DeGiorgio C M, Gott P S, Rabinowicz A L, Heck C N, Smith T D, Correale J D
Department of Neurology, University of Southern California School of Medicine, Los Angeles 90033, USA.
Epilepsia. 1996 Jul;37(7):606-9. doi: 10.1111/j.1528-1157.1996.tb00623.x.
To determine whether complex partial status epilepticus (CPSE) causes brain injury in humans. Serum neuron-specific enolase (s-NSE) is an accepted marker of acute brain injury, and increases in s-NSE have been correlated with the duration and outcome of generalized convulsive status epilepticus. s-NSE levels in CPSE are unknown. Increase in s-NSE in CPSE would provide new information about the degree of brain injury in CPSE and would help confirm that CPSE is a medical emergency.

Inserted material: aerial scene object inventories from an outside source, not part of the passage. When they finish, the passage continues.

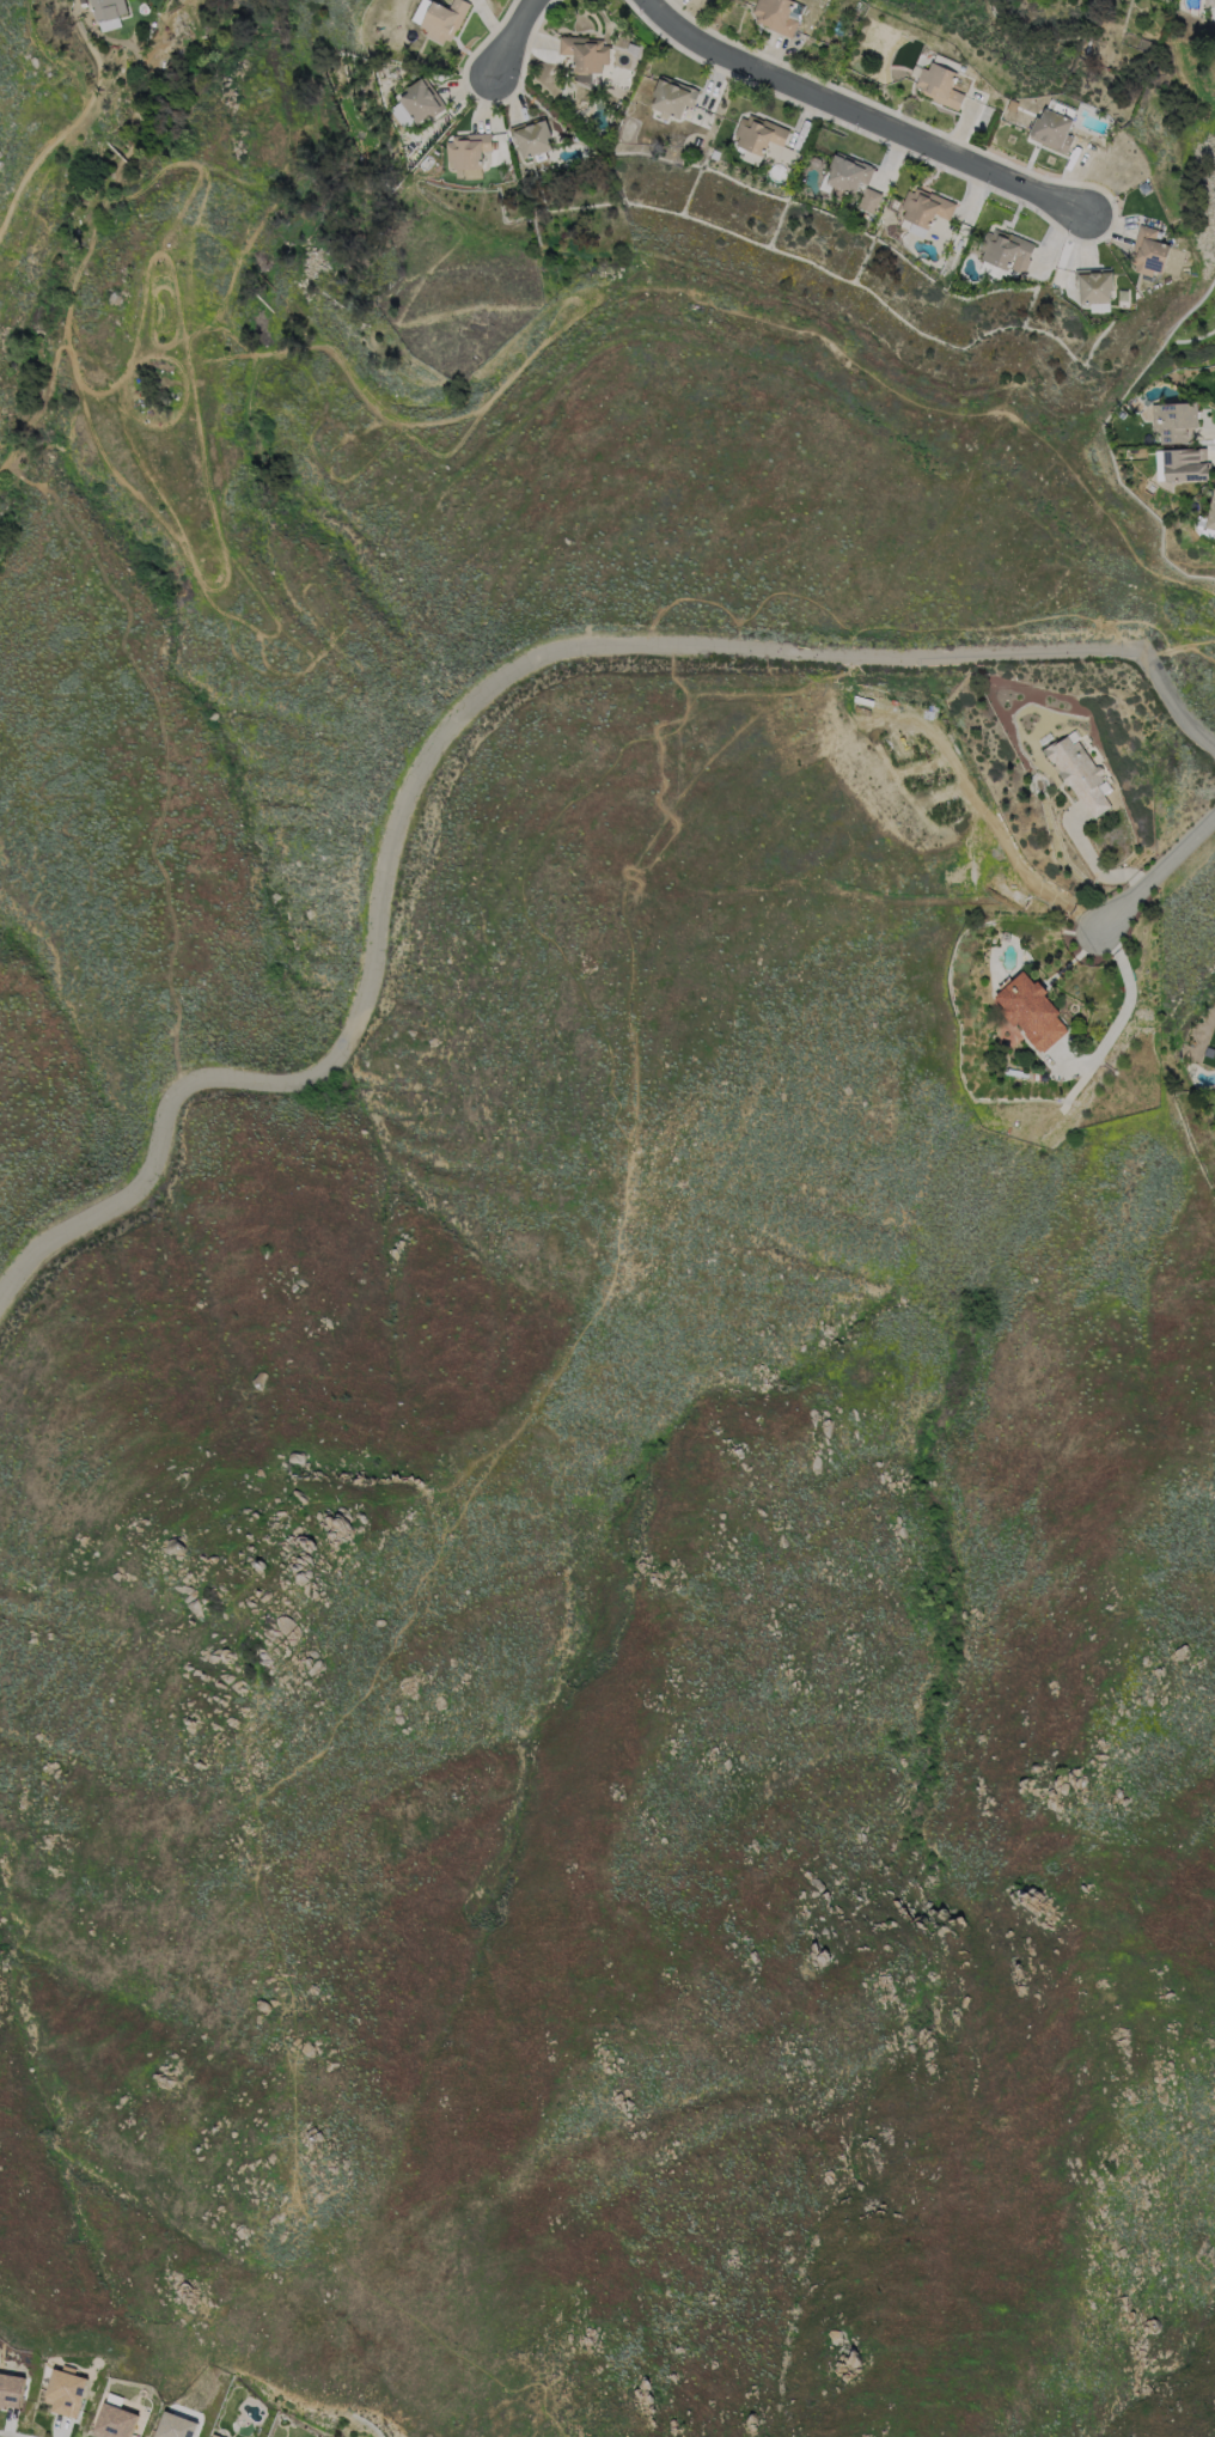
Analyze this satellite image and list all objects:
building: (1209, 3)
building: (106, 8)
building: (774, 15)
building: (439, 18)
road: (507, 37)
building: (584, 53)
building: (939, 84)
building: (673, 97)
building: (414, 103)
road: (869, 111)
building: (1053, 126)
building: (757, 132)
building: (531, 138)
building: (467, 154)
building: (846, 174)
building: (868, 199)
building: (924, 206)
building: (1006, 249)
building: (1149, 251)
building: (1093, 284)
building: (1175, 420)
building: (1181, 463)
building: (1210, 518)
road: (1213, 599)
road: (460, 722)
building: (1079, 775)
road: (1160, 874)
road: (1127, 998)
building: (1029, 1011)
building: (11, 2391)
building: (65, 2392)
building: (114, 2419)
building: (174, 2426)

This was a pilot prospective study of serial levels of s-NSE and outcome in CPSE. Eight patients with confirmed CPSE and no acute neurologic deficit were identified prospectively. Results were compared with those of normal and epileptic control groups, and outcome was assessed at hospital discharge or at 7 days with the Glasgow Oucome Scale (GOS).
The mean peak s-NSE was 21.81 ng/ml, which for the 8 patients with CPSE was four times higher than that of normal controls (mean s-NSE = 5.36 SD = 1.66, p = 0.0003) and epileptic controls (mean s-NSE = 4.61 SD = 1.74, p. = 0.001).
The increase in s-NSE provides new evidence that CPSE causes brain injury in humans.
确定复杂部分性癫痫持续状态(CPSE)是否会导致人类脑损伤。血清神经元特异性烯醇化酶(s-NSE)是公认的急性脑损伤标志物,s-NSE的升高与全身惊厥性癫痫持续状态的持续时间和预后相关。CPSE患者的s-NSE水平尚不清楚。CPSE患者s-NSE升高将为CPSE脑损伤程度提供新信息,并有助于证实CPSE是一种医疗急症。
这是一项关于CPSE患者s-NSE系列水平及预后的前瞻性初步研究。前瞻性确定了8例确诊为CPSE且无急性神经功能缺损的患者。将结果与正常对照组和癫痫对照组进行比较,并在出院时或7天时采用格拉斯哥预后量表(GOS)评估预后。
s-NSE平均峰值为21.81 ng/ml,8例CPSE患者的该值是正常对照组(s-NSE均值=5.36,标准差=1.66,p=0.0003)和癫痫对照组(s-NSE均值=4.61,标准差=1.74,p=0.001)的4倍。
s-NSE升高提供了新的证据,证明CPSE会导致人类脑损伤。